Des enrichissements possibles

Le couple mixte peut devenir le lieu de construction d'un « modèle culturel » nouveau empruntant à ses deux origines mais construisant des pratiques nouvelles : rapports différents à l'argent, développement des solidarités, refus des enfermements dans des schémas séculaires, intégration de manières de vivre différentes, sens nouveau de l'accueil, et jusqu'à la conception de décors spécifiques dans les lieux de vie.
Le couple mixte peut aussi constituer le lieu d'une nouvelle vie de Foi. La confrontation à l'autre conduit en effet à repenser la foi que l'on a reçue « par héritage » : il faut se l'approprier, la reconstruire, en discerner les éléments essentiels et ceux plus secondaires, la reformuler en termes compréhensibles par l'autre, déterminer ce que l'on veut absolument transmettre sans que ce soit considéré par l'autre comme un détournement, réfléchir aux parallélismes et complémentarités.

Le couple mixte est par ailleurs quasi-obligatoirement le lieu d'expérimentation d'une nouvelle manière d'éduquer les enfants : il est amené à réaliser la synthèse de deux traditions éducatives, de deux conceptions de la transmission des valeurs, de la Foi, de deux modèles des relations familiales, de deux styles d'objectifs de vie.
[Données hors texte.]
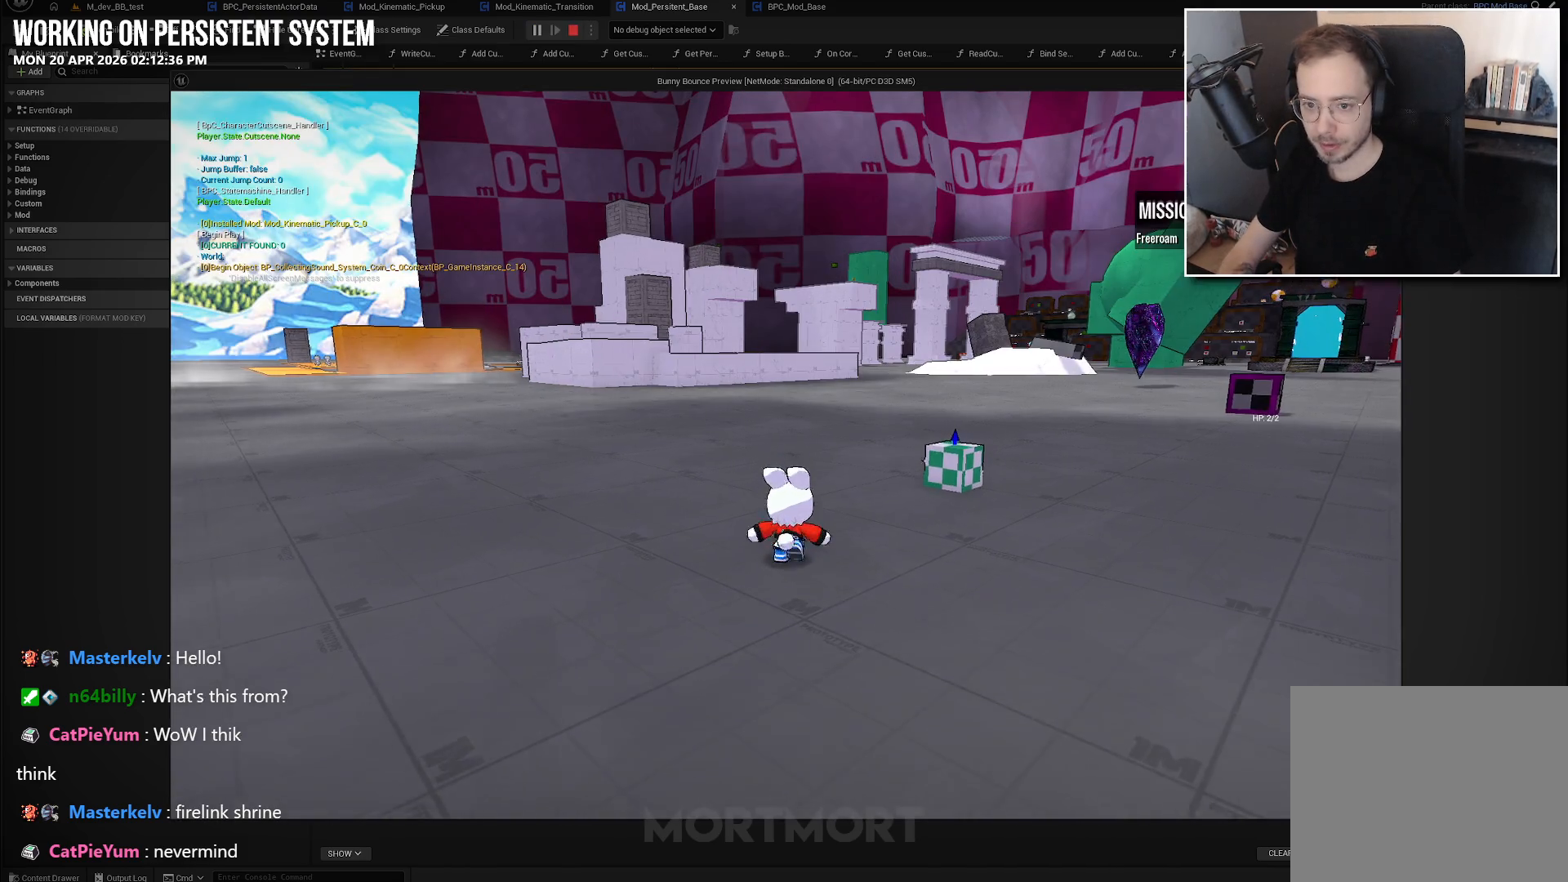
{"buttons": [], "left_stick": "right", "right_stick": "center", "events": [[67, "right_stick", "down-left"], [83, "left_stick", "up-right"], [133, "right_stick", "left"], [300, "right_stick", "center"], [350, "left_stick", "right"]]}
Il lui faut élever des enfants à la fois solidement enracinés dans des traditions parfois fortement prégnantes mais en même temps libres, indépendants et capables de s'inventer leur propre modèle de vie.

Cela se traduit de deux manières : Il est essentiel de faire découvrir aux enfants tous les éléments de la Foi de chacun des deux parents ; la pédagogie pour ce faire s'invente en particulier dans des groupes de foyers mixtes. Il faut savoir enseigner d'une part ce qui est commun et d'autre part ce qui est spécifique à chaque religion. Une des grandes difficultés est d'aller au-delà de l'enseignement intellectuel pour faire entrer les enfants dans une expérience de Foi. Le partage d'expérience à plusieurs prend là toute son importance.

Il est non moins essentiel de laisser aux enfants le choix de l'expérience qu'ils privilégieront ; mais il faut, en même temps, qu'ils soient convaincus que ce choix ne constituera pas une rupture avec l'un des deux parents, et que quelle que soit leur décision, elle fera le bonheur de leurs deux parents.

Le couple mixte est enfin un exemple pour une société française qui a beaucoup de difficulté à accepter les différences en son sein et à s'en enrichir. Il constitue une manière nouvelle de vivre ensemble qui ne veut pas nier l'autre et le « niveler » mais le considère comme une source d'interpellation positive sur un certain nombre de manières d'être et de vivre.

Le couple mixte, pari impossible ? La réalité montre que beaucoup de ces couples font face positivement aux défis qu'ils ont à relever et constituent pour eux-mêmes et pour la société dans laquelle ils vivent une source d'enrichissement.